Si tous ces discours livrent des manières de percevoir et de normer l’acte de lire, qu’en est-il des pratiques elles-mêmes ? Peut-on connaître ce que les lecteurs eux-mêmes en disent ? Y a-t-il d’autres représentations de la lecture qu’institutionnelles ? Une quatrième partie essaie de répondre à ces questions en examinant les récits autobiographiques d’apprentissage de la lecture, les scènes de lecture chez des écrivains ou dans des représentations iconographiques, ou la représentation du lecteur dans la critique littéraire. Ces quelques esquisses sont loin, ici, d’épuiser ce sujet et marquent un peu les limites de l’approche. La connaissance des discours tenus sur une pratique ne parvient pas forcément à rendre compte de la réalité des pratiques, bien que ces dernières ne se laissent pas aisément approcher. Par définition, elles sont fort nombreuses, peu explicitées, relèvent de l’intime et elles n’échappent pas à la représentation qu’elles ont d’elles-mêmes. Souhaitons, avec leurs auteurs, que les quelques pistes ouvertes ici appellent d’autres recherches.

Une cinquième partie entièrement originale, clôt le volume. Elle porte sur les développements et les bouleversements actuels des années 1980-2000. Trois ensembles de discours sont étudiés : sur l’illettrisme, sur les pratiques ordinaires de la lecture, sur la révolution technologique amorcée par l’ère de la lecture en ligne sur Internet. Sur ce dernier point cependant, la trop grande hétérogénéité des textes, leur trop grande contemporanéité donnent une image un peu confuse d’une réalité... qui ne l’est pas moins. En revanche, la synthèse des études récentes, celles qui se sont attachées aux lectures ordinaires, en particulier aux « faibles lecteurs » ou aux lectures de loisirs, ainsi que celle des résultats issus des enquêtes sur les pratiques culturelles des Français, est une bonne introduction à tout ce que la sociologie de la lecture a apporté ces deux dernières décennies. De même, l’ensemble de textes sur l’illettrisme rappelle fort utilement la naissance de cette notion et les difficultés à donner une définition exacte et opératoire de la réalité qu’elle recouvre, ainsi que les dérives que les discours de lutte contre l’illettrisme ont suscitées.

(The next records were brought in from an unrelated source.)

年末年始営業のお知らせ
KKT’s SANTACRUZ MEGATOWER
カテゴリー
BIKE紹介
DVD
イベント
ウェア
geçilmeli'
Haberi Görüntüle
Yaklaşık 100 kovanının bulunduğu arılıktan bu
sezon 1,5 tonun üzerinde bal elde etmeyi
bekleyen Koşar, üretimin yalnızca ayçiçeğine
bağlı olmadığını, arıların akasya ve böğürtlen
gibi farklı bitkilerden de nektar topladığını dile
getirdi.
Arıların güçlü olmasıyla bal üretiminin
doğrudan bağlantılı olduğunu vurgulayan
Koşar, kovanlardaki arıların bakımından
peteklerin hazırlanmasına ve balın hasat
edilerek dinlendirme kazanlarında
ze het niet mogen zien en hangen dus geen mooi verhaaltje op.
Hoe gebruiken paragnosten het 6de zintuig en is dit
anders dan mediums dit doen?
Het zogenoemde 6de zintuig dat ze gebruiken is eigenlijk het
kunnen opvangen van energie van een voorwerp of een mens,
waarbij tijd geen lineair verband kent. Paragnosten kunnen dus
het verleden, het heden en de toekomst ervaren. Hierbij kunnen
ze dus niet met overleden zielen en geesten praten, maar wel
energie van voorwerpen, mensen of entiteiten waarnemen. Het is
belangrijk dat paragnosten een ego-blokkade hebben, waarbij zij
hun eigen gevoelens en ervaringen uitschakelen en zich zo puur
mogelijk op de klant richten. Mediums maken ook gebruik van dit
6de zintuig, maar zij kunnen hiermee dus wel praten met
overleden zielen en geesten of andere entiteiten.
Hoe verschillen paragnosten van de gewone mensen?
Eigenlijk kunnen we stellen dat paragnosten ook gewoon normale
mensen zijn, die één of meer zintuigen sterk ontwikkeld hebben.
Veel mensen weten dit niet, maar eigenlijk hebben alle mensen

Il est certainement injuste et impossible de résumer un ouvrage de synthèse aussi riche, fort de 762 pages, à l’index auteurs conséquent, et à la bibliographie (sous la forme de notes en bas de pages) extrêmement dense et utile. On peut cependant se plonger dans son érudition sans crainte de noyade. Bien écrit, sans aucun jargon pour obscurcir la lecture, avec des citations assez nombreuses et d’une taille suffisante pour accéder aux textes originaux, avec des commentaires qui en restituent tous les enjeux, avec des introductions aux différentes parties qui en facilitent l’approche, ce livre est, pour un sujet aussi ample, un modèle d’accessibilité qui amène tout naturellement à s’interroger sur ses propres représentations. À ce titre, il devrait figurer dans les « indispensables » de tout professionnel de la lecture.